5. Discussion of computation results

5.1 Conductors of recangular cross section

A pair of conductors are given by the data $w=5$ mm, $h=16$ mm, see Fig. 1. $\varrho_{\rm left}=\varrho_{\rm right}=1.712\times 10^{-8}$ $\Omega\cdot$ m (both conductors are of copper, temperature 25 ${}^{\circ}$ C [12]), $U(t)=\sin\omega t,\ \hat{U}=1$ V $\cdot\mathrm{m}^{-1}$ .

The choice of a specific phasor of the voltage $\underline{U}$ of the source to which the pair of conductors are connected is without loss of generality. If at a voltage $\underline{U}$ the phasor of current density in the left conductor is $\underline{J}(x,y)$ , then at a voltage $\underline{u}\underline{U}$ the phasor of current density in the left conductor is $\underline{u}\underline{J}(x,y)$ , where $\underline{u}$ is an arbitrary complex number [3]. An analogous relation holds for the magnetic field phasors $\underline{B}_{x}(x,y,t)$ and $\underline{B}_{y}(x,y,t)$ .

The cross section of the left (and likewise the right) conductor in the pair under consideration is symmetrical with respect to the axis $x$ . If in addition to relation Eq. (1) it also holds

$\varrho_{\mathrm{left}}(x,y)=\varrho_{\mathrm{left}}(x,-y),$ (36)

then in addition to Eqs (2), (11) and (12) it also holds

$\displaystyle J(x,y,t)=J(x,-y,t),$ (37) $\displaystyle B_{x}(x,y,t)=-B_{x}(x,-y,t),$ (38) $\displaystyle B_{y}(x,y,t)=B_{y}(x,-y,t).$ (39)

Figure 3.

Curves of the zero values of the function $J(x,y,t)$ and regions of identical direction of the current density in the upper half of the left conductor at four instants of the first half of period $T$ of the voltage $U(t)$ ; $d=10$ mm, $f=10$ kHz.

Current density in the conductors depends on the conductor distance and on the frequency of the voltage $U(t)$ . Figure 3 shows the current density distribution over the cross section of the upper half of the left conductor at four instants of the first half of period $T$ of the voltage $U(t)$ , for $d=10$ mm and $f=10$ kHz. At each of the instants considered, the current density is shown via zero value curves of the function $J(x,y,t)$ . These curves, together with the boundaries of the conductor cross section, divide the cross section of the left conductor into several regions. In each region, there is a constant direction of current density, as given in Fig. 1, i.e. the function $J(x,y,t)$ is in each region either positive or negative. The regions are symmetrical with respect to the straight line $y=0$ ; in the right conductor, the regions are symmetrical with regions in the left conductor with respect to the straight line $x=d/2$ . If there is $t\in[T/2,T)$ , then the regions are the same as for $t-T/2$ but the current density in them is of opposite direction to the direction of the current density for $t-T/2$ . The number of regions in the conductor cross section decreases/increases with the frequency $f$ decreasing/increasing.

Data extract =
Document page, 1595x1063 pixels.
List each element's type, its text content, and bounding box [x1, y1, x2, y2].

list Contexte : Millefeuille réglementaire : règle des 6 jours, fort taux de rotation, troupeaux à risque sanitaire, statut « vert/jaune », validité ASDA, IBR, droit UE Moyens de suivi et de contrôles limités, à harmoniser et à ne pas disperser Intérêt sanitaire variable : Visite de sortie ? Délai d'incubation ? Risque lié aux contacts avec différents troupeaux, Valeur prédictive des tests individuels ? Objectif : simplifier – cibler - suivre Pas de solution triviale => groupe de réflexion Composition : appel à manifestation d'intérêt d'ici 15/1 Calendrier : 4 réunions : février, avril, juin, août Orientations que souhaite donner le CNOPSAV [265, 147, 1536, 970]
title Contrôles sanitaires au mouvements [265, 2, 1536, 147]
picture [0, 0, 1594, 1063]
--
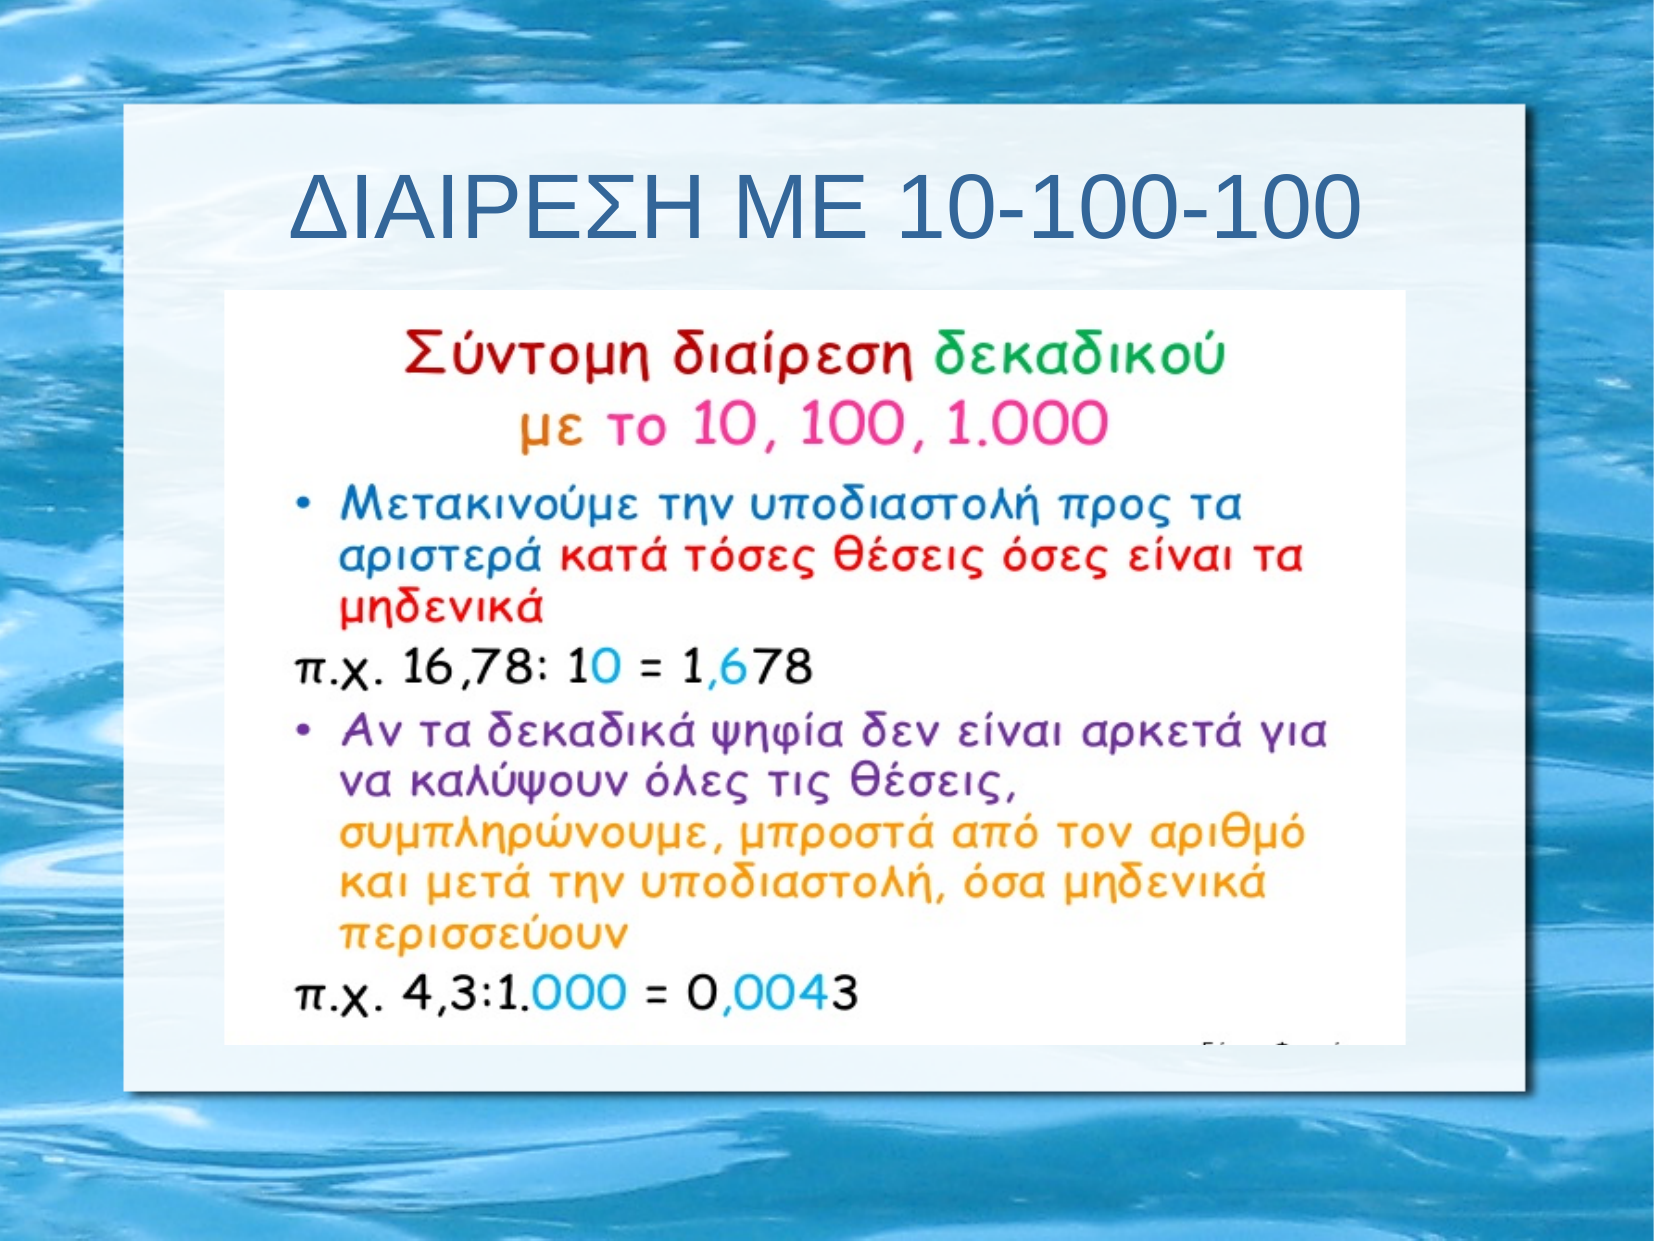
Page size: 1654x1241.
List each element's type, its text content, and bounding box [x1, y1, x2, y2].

Tasks =
A: Transcribe the passage of the excerpt on current density in rectangular conductors that starts at "then in addition" and ends at "mm, $f=10$ kHz.".
B: Resume the excerpt on current density in rectangular conductors, writing on from its last sentence.

Outputs by task =
A:
then in addition to Eqs (2), (11) and (12) it also holds

$\displaystyle J(x,y,t)=J(x,-y,t),$ (37) $\displaystyle B_{x}(x,y,t)=-B_{x}(x,-y,t),$ (38) $\displaystyle B_{y}(x,y,t)=B_{y}(x,-y,t).$ (39)

Figure 3.

Curves of the zero values of the function $J(x,y,t)$ and regions of identical direction of the current density in the upper half of the left conductor at four instants of the first half of period $T$ of the voltage $U(t)$ ; $d=10$ mm, $f=10$ kHz.

B:
Figure 4.

Amplitudes $\hat{B}_{y}^{\rm left}$ (solid lines) and $\hat{B}_{y}^{\rm right}$ (dotted lines) in the left conductor of rectangular cross section; $d=$ 10 mm, $f=$ 10 kHz.

The integral on the right side of relation Eq. (18) is the sum of two integrals. The first integral is in the form

$\int_{-w}^{w}(x-\xi)\int_{-h}^{h}J(x,y,t)\,B_{x}(x,y,t)\,{\rm d}y\,{\rm d}x.$ (40)

The integral from $-h$ to $h$ is equal to zero for every value $x\in[-w,w]$ , because Eqs (37) and (38) hold true and thus the expression Eq. (40) is also equal to zero. The other integral on the right side of relation Eq. (18) is for $\eta=0$ in the form

$\int_{-w}^{w}\left[\int_{-h}^{0}y\,J(x,y,t)\,B_{y}(x,y,t)\,{\rm d}y+\int_{0}^{% h}y\,J(x,y,t)\,B_{y}(x,y,t)\,{\rm d}y\right]{\rm d}x.$ (41)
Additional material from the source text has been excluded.